Pacific

Pacific leaders not surprised by latest climate report, call for rapid action

08:42 am on 28 March 2023

Bob Lisale drinks coconut milk as he watches the king tides pound the coast of Funafuti Atoll, 19 February 2004, home to nearly half of Tuvalu's entire population of 11,500. Tuvaluans fear that global warming caused by greenhouse gas emissions, coupled with king tides and cyclones, will render their Polynesian archipelago uninhabitable. Photo: AFP PHOTO/Torsten BLACKWOOD

Pacific leaders are not surprised by the latest Intergovernmental Panel on Climate Change (IPCC) report that says current action and plans are insufficient to keep warming below 1.5 degrees.

The report said more than a century of burning fossil fuels and unsustainable land use has had led to global warming of 1.5 degrees above pre-industrial levels.

Vanuatu's Minister for Climate Change Ralph Regenvanu said the report makes "very clear" the planet is out of time to make climate transformations.

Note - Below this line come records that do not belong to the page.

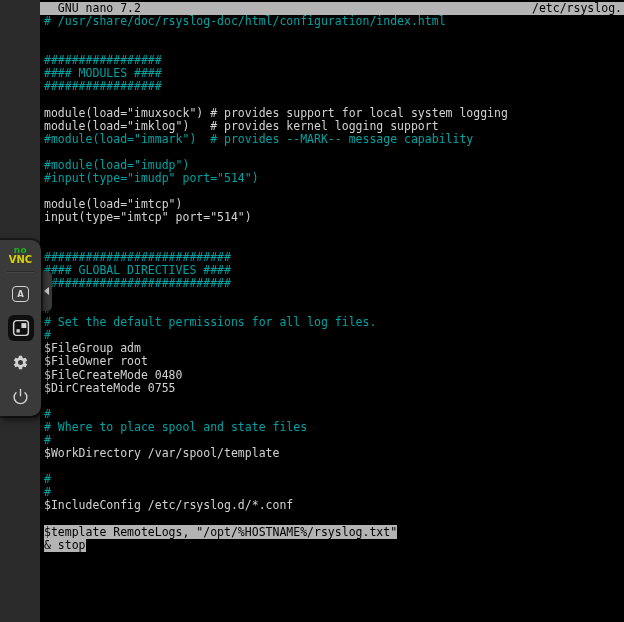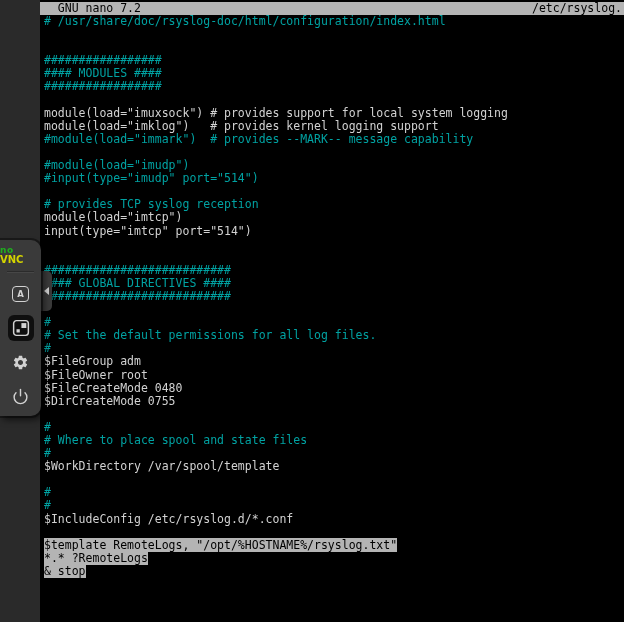--- a/index.html
+++ b/index.html
@@ -22,20 +22,21 @@
   
   .vnc-panel {
     position: absolute; left: 0; top: 240px;
     width: 41px; height: 176px;
     background: var(--panel-bg);
     border-radius: 0 10px 10px 0;
     box-shadow: 0 0 0 2px rgba(0,0,0,0.4), 3px 4px 6px rgba(0,0,0,0.55);
     z-index: 5;
   }
   .vnc-logo {
+    text-align: center;
     padding-top: 6px;
     font-family: "DejaVu Sans", sans-serif;
     font-weight: bold;
     line-height: 9px;
     user-select: none;
   }
   .vnc-logo .logo-no  { display: block; font-size: 9px;  color: var(--logo-green); letter-spacing: 0.5px; }
   .vnc-logo .logo-vnc { display: block; font-size: 10px; color: var(--logo-yellow); letter-spacing: 0px; }
   .vnc-divider {
     height: 0;
@@ -176,21 +177,20 @@
         <div class="line"><span class="txt comment">#### MODULES ####</span></div>
         <div class="line"><span class="txt comment">#################</span></div>
         <div class="line"><span class="txt blank"></span></div>
         <div class="line"><span class="txt code">module(load="imuxsock") # provides support for local system logging</span></div>
         <div class="line"><span class="txt code">module(load="imklog")   # provides kernel logging support</span></div>
         <div class="line"><span class="txt comment">#module(load="immark")  # provides --MARK-- message capability</span></div>
         <div class="line"><span class="txt blank"></span></div>
         <div class="line"><span class="txt comment">#module(load="imudp")</span></div>
         <div class="line"><span class="txt comment">#input(type="imudp" port="514")</span></div>
         <div class="line"><span class="txt blank"></span></div>
-        <div class="line"><span class="txt comment"># provides TCP syslog reception</span></div>
         <div class="line"><span class="txt code">module(load="imtcp")</span></div>
         <div class="line"><span class="txt code">input(type="imtcp" port="514")</span></div>
         <div class="line"><span class="txt blank"></span></div>
         <div class="line"><span class="txt blank"></span></div>
         <div class="line"><span class="txt comment">###########################</span></div>
         <div class="line"><span class="txt comment">#### GLOBAL DIRECTIVES ####</span></div>
         <div class="line"><span class="txt comment">###########################</span></div>
         <div class="line"><span class="txt blank"></span></div>
         <div class="line"><span class="txt comment">#</span></div>
         <div class="line"><span class="txt comment"># Set the default permissions for all log files.</span></div>
@@ -203,18 +203,17 @@
         <div class="line"><span class="txt comment">#</span></div>
         <div class="line"><span class="txt comment"># Where to place spool and state files</span></div>
         <div class="line"><span class="txt comment">#</span></div>
         <div class="line"><span class="txt code">$WorkDirectory /var/spool/template</span></div>
         <div class="line"><span class="txt blank"></span></div>
         <div class="line"><span class="txt comment">#</span></div>
         <div class="line"><span class="txt comment">#</span></div>
         <div class="line"><span class="txt code">$IncludeConfig /etc/rsyslog.d/*.conf</span></div>
         <div class="line"><span class="txt blank"></span></div>
         <div class="line"><span class="txt selected">$template RemoteLogs, "/opt/%HOSTNAME%/rsyslog.txt"</span></div>
-        <div class="line"><span class="txt selected">*.* ?RemoteLogs</span></div>
         <div class="line"><span class="txt selected">&amp; stop</span></div>
       </div>
   </div>
 
 </div>
 
 </body></html>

Ralph Regenvanu, Vanuatu's Minister of Climate Change Adaptation Photo: Supplied

"The IPCC report is what we expected because the world is not doing what it should be doing," Regenvanu said.

"So there was nothing surprising in that report, it is just more warning and showing that we really need to take drastic action immediately."

Tuvalu's Minister for Climate Change Seve Paeniu said the report is "confirmation" for what Pacific nations and countries have been calling for.

"This is the reality we are facing," Paeniu said.

"Our countries are constantly being devastated by a raft of natural disasters and they are all climate induced."

Both countries have set a goal of using 100 percent renewable energy by 2030.

Paeniu said Tuvalu - a low lying nation - was on the frontline of climate change.

He said the true cost of adaptation would involve reclaiming and raising land.

"We are talking three or four billion ($US) in the cost for that, and that is the true cost of permanent adaptation from the effect of sea level rise and climate change," he said.

Tonga has the goal of using 70 percent renewable energy by 2025.

The country's Prime Minister Hu'akavameiliku Siaosi Sovaleni said right now the nation uses about 20 percent renewable energy.

The IPCC report comes days after all three countries, as well as Fiji, Niue, the Solomon Islands, signed the Port Vila Call for a Just Transition to a Fossil Fuel Free Pacific last week.

The nations agreed to establish a Pacific Energy Commissioner for a "just transition" away from fossil fuels. The commissioner is to be formalised at the Pacific Islands Leaders Forum Summit meeting in October or November.

The countries are also calling for a fossil fuel non-proliferation treaty, which seeks the end of fossil fuel expansion. The treaty was already signed by Tuvalu and Vanuatu prior to the meeting.

They also agreed to join the Beyond Oil and Gas Alliance, an international coalition to facilitate oil and gas production phase-out.

Photo: AFP

'We need to fight'

Shiva Gounden, the Pacific Advisor for Greenpeace Australia/Pacific, said the report made it clear limiting warming to 1.5 degrees was still possible.

"But we need to fight like our lives depended on it just like the Pacific has done for decades," Gounden said.

"The path currently is very narrow and it has been lit by the most vulnerable, most marginalized communities and the whole world needs to start walking this path of light."

Listen to the interview with Shiva Gounden

Gounden, who was in Vanuatu during the destructive twin cyclones Kevin and Judy last month, said there was a deep hurt within the Pacific communities because they contributed the least to the climate crisis but face the greatest consequences.

He said global warming could be limited if fossil fuels are brought down extremely rapidly.

But he conceeded that if the world keeps on the current trend the global temperature would surpass 1.5 degrees of warming.

"That will have extremely devastating impacts on the Pacific communities that can already see the impacts of climate change."

Gounden said low lying atolls, like Tuvalu, already struggled to grow crops because of saline water and the land was seeping into the ocean damaging marine biology.